__Keypoint coordinate data__
#####

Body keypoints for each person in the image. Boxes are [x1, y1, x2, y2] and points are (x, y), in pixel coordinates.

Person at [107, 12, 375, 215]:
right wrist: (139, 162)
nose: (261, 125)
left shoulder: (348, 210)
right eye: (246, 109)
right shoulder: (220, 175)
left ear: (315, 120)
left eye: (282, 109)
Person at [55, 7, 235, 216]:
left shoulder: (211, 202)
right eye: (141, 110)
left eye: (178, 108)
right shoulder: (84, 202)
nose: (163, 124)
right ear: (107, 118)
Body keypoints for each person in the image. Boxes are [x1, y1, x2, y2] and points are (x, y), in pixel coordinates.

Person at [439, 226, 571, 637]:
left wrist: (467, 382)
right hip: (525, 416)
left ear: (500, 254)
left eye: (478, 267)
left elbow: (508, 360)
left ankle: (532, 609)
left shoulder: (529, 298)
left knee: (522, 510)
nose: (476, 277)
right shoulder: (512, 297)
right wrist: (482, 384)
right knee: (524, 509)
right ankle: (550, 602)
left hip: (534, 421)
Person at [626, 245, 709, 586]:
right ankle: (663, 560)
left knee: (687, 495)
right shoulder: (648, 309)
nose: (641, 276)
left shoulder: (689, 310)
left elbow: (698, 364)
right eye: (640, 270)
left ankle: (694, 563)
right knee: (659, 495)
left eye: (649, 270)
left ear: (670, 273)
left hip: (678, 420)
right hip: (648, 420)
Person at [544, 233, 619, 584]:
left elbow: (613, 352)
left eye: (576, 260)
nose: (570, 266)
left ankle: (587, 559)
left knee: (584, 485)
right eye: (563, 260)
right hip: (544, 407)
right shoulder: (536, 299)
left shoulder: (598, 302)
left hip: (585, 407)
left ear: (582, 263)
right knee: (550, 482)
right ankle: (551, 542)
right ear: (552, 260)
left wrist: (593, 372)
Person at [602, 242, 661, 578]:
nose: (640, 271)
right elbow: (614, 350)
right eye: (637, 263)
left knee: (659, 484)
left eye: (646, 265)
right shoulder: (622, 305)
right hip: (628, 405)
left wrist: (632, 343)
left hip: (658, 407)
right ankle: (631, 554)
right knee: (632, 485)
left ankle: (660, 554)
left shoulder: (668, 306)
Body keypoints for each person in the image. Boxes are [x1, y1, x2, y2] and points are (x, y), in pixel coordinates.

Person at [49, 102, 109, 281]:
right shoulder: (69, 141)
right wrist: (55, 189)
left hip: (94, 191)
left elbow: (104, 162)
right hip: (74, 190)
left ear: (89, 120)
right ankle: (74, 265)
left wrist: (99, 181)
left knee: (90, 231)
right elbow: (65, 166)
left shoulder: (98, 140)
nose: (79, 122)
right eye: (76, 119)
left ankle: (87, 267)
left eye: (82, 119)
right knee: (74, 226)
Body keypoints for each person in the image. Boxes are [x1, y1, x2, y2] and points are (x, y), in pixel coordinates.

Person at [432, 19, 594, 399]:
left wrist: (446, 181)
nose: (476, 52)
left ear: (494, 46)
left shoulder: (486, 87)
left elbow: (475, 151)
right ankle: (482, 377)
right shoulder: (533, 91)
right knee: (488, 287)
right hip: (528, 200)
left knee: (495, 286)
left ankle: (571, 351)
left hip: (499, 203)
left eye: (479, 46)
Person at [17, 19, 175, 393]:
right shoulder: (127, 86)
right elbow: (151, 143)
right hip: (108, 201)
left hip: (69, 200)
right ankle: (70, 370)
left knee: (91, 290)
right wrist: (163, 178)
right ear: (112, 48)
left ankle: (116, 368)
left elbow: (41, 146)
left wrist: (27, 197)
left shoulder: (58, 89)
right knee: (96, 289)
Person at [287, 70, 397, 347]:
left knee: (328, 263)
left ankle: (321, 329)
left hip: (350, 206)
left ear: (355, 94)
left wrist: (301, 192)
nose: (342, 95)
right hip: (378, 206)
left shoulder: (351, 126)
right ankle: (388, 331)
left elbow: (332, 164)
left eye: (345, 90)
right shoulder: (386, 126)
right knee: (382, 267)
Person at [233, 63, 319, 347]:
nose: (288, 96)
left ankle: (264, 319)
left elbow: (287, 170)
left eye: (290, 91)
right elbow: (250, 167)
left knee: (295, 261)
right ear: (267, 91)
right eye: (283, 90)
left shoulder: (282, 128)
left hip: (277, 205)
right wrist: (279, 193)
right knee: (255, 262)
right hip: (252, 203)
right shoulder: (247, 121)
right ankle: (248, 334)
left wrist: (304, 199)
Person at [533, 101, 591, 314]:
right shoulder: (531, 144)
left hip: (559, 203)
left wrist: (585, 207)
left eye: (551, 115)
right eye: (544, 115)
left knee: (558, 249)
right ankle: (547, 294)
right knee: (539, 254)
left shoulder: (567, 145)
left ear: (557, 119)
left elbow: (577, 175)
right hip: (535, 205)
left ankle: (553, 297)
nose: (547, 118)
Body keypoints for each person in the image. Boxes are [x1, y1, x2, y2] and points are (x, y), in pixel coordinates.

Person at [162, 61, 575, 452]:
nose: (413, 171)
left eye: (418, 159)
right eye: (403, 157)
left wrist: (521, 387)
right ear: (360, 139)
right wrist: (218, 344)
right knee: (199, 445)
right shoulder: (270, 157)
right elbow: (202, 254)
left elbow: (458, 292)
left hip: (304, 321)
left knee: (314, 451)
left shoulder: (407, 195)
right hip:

#####

Restate word for word the entries above, starting at the line with "left wrist: (99, 181)" and ending at the line with "left wrist: (446, 181)", inclusive, and no others.

__SOLUTION BELOW__
left wrist: (99, 181)
left knee: (90, 231)
right elbow: (65, 166)
left shoulder: (98, 140)
nose: (79, 122)
right eye: (76, 119)
left ankle: (87, 267)
left eye: (82, 119)
right knee: (74, 226)
Body keypoints for each person in the image. Boxes are [x1, y1, x2, y2] and points are (x, y), in pixel coordinates.

Person at [432, 19, 594, 399]:
left wrist: (446, 181)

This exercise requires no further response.